Provided data.
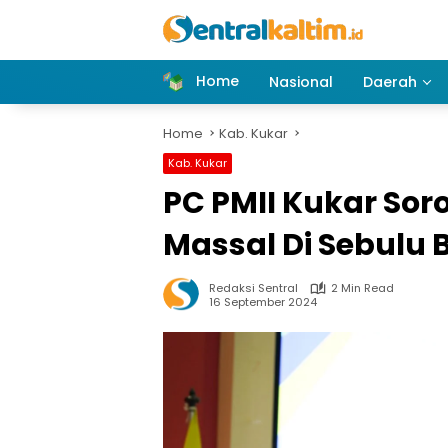
Skip
to
content
Home
Nasional
Daerah
Home
Kab. Kukar
Kab. Kukar
PC PMII Kukar Sor
Massal Di Sebulu 
Redaksi Sentral
2 Min Read
16 September 2024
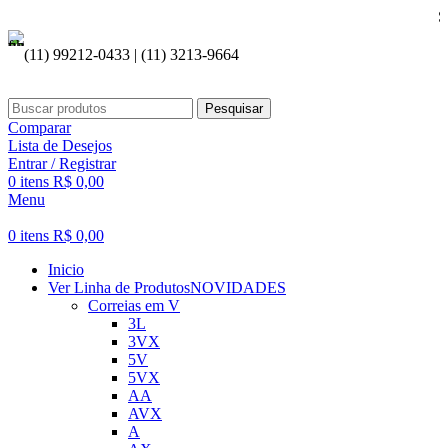
Seja
(11) 99212-0433 | (11) 3213-9664
Pesquisar
Comparar
Lista de Desejos
Entrar / Registrar
0
itens
R$
0,00
Menu
0
itens
R$
0,00
Inicio
Ver Linha de Produtos
NOVIDADES
Correias em V
3L
3VX
5V
5VX
AA
AVX
A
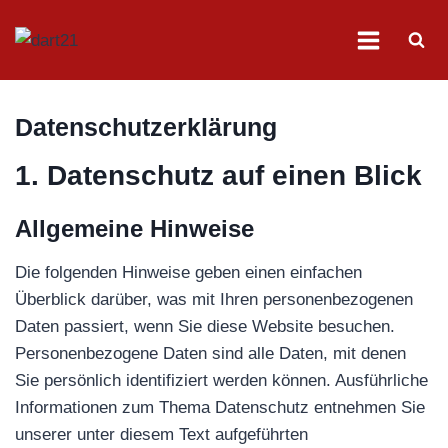
Zum
Inhalt
springen
Datenschutz­erklärung
1. Datenschutz auf einen Blick
Allgemeine Hinweise
Die folgenden Hinweise geben einen einfachen
Überblick darüber, was mit Ihren personenbezogenen
Daten passiert, wenn Sie diese Website besuchen.
Personenbezogene Daten sind alle Daten, mit denen
Sie persönlich identifiziert werden können. Ausführliche
Informationen zum Thema Datenschutz entnehmen Sie
unserer unter diesem Text aufgeführten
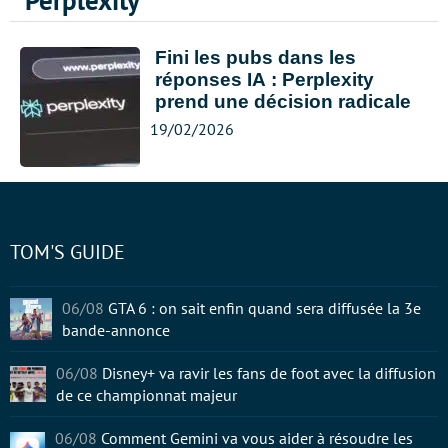
Perplexity
Fini les pubs dans les
réponses IA : Perplexity
prend une décision radicale
19/02/2026
TOM'S GUIDE
06/08
GTA 6 : on sait enfin quand sera diffusée la 3e
bande-annonce
06/08
Disney+ va ravir les fans de foot avec la diffusion
de ce championnat majeur
06/08
Comment Gemini va vous aider à résoudre les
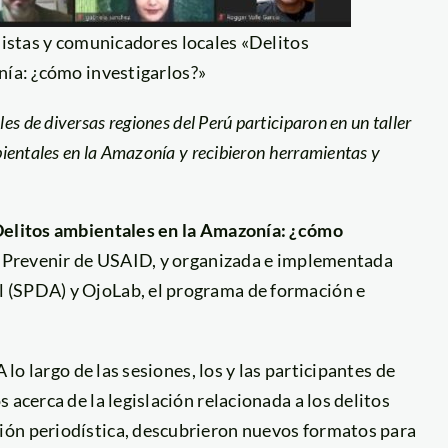
distas y comunicadores locales «Delitos
ía: ¿cómo investigarlos?»
les de diversas regiones del Perú participaron en un taller
mbientales en la Amazonía y recibieron herramientas y
Delitos ambientales en la Amazonía: ¿cómo
to Prevenir de USAID, y organizada e implementada
 (SPDA) y OjoLab, el programa de formación e
 lo largo de las sesiones, los y las participantes de
 acerca de la legislación relacionada a los delitos
ión periodística, descubrieron nuevos formatos para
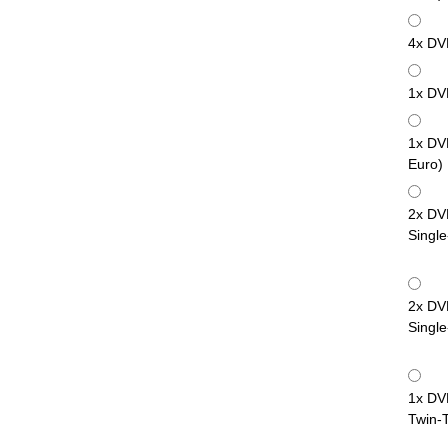
4x DV
1x DV
1x DV
Euro)
2x DV
Single
2x DV
Single
1x DV
Twin-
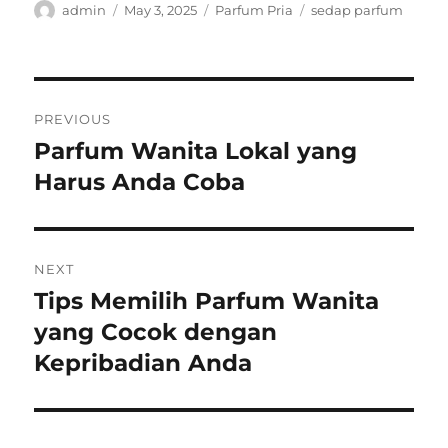
Author
Posted
Categories
Tags
admin
May 3, 2025
Parfum Pria
sedap parfum
on
Post
PREVIOUS
navigation
Parfum Wanita Lokal yang
Previous
post:
Harus Anda Coba
NEXT
Tips Memilih Parfum Wanita
Next
post:
yang Cocok dengan
Kepribadian Anda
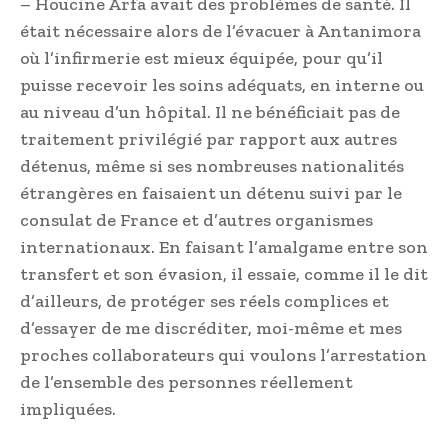
– Houcine Arfa avait des problèmes de santé. Il
était nécessaire alors de l’évacuer à Antanimora
où l’infirmerie est mieux équipée, pour qu’il
puisse recevoir les soins adéquats, en interne ou
au niveau d’un hôpital. Il ne bénéficiait pas de
traitement privilégié par rapport aux autres
détenus, même si ses nombreuses nationalités
étrangères en faisaient un détenu suivi par le
consulat de France et d’autres organismes
internationaux. En faisant l’amalgame entre son
transfert et son évasion, il essaie, comme il le dit
d’ailleurs, de protéger ses réels complices et
d’essayer de me discréditer, moi-même et mes
proches collaborateurs qui voulons l’arrestation
de l’ensemble des personnes réellement
impliquées.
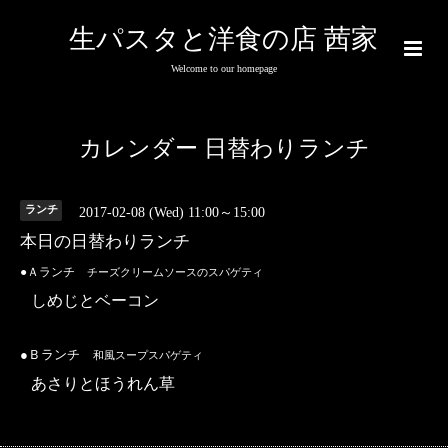
生パスタと洋食の店 茜家
Welcome to our homepage
カレンダー 日替わりランチ
ランチ
2017-02-08 (Wed) 11:00～15:00
本日の日替わりランチ
●Ａランチ
チーズクリームソースのスパゲティ
しめじとベーコン
●Ｂランチ
和風スープスパゲティ
あさりとほうれん草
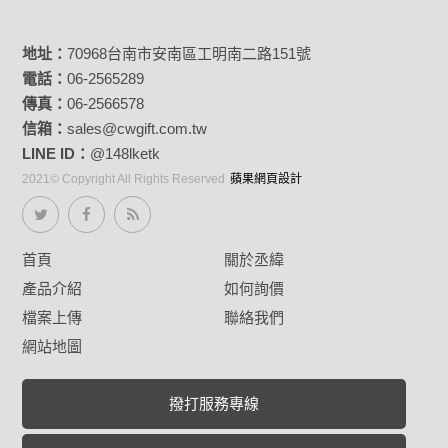
地址：
70968台南市安南區工明南二路151號
電話：
06-2565289
傳真：
06-2566578
信箱：
sales@cwgift.com.tw
LINE ID：
@148lketk
2021© Copyright All Rights Reserved
蘋果網頁設計
首頁
關於丞緯
產品介紹
如何詢價
檔案上傳
聯絡我們
網站地圖
撥打服務專線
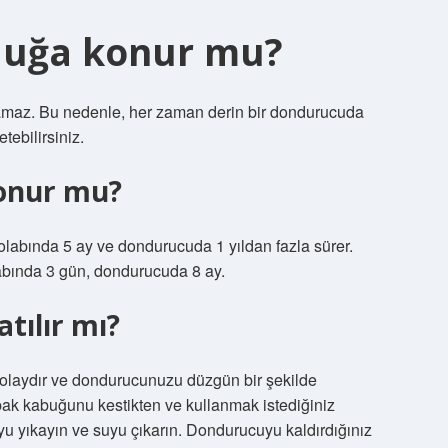
luğa konur mu?
ınamaz. Bu nedenle, her zaman derin bir dondurucuda
ebilirsiniz.
konur mu?
olabında 5 ay ve dondurucuda 1 yıldan fazla sürer.
abında 3 gün, dondurucuda 8 ay.
tılır mı?
olaydır ve dondurucunuzu düzgün bir şekilde
abak kabuğunu kestikten ve kullanmak istediğiniz
uyu yıkayın ve suyu çıkarın. Dondurucuyu kaldırdığınız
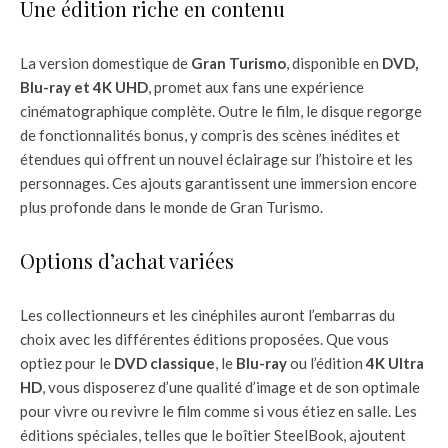
Une édition riche en contenu
La version domestique de
Gran Turismo
, disponible en
DVD,
Blu-ray et 4K UHD
, promet aux fans une expérience
cinématographique complète. Outre le film, le disque regorge
de fonctionnalités bonus, y compris des scènes inédites et
étendues qui offrent un nouvel éclairage sur l’histoire et les
personnages. Ces ajouts garantissent une immersion encore
plus profonde dans le monde de Gran Turismo.
Options d’achat variées
Les collectionneurs et les cinéphiles auront l’embarras du
choix avec les différentes éditions proposées. Que vous
optiez pour le
DVD classique
, le
Blu-ray
ou l’édition
4K Ultra
HD
, vous disposerez d’une qualité d’image et de son optimale
pour vivre ou revivre le film comme si vous étiez en salle. Les
éditions spéciales, telles que le boîtier SteelBook, ajoutent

About this exercise.
Count the lines in the records above that contain the string "pour". Reply with that number alone.

Answer section.
3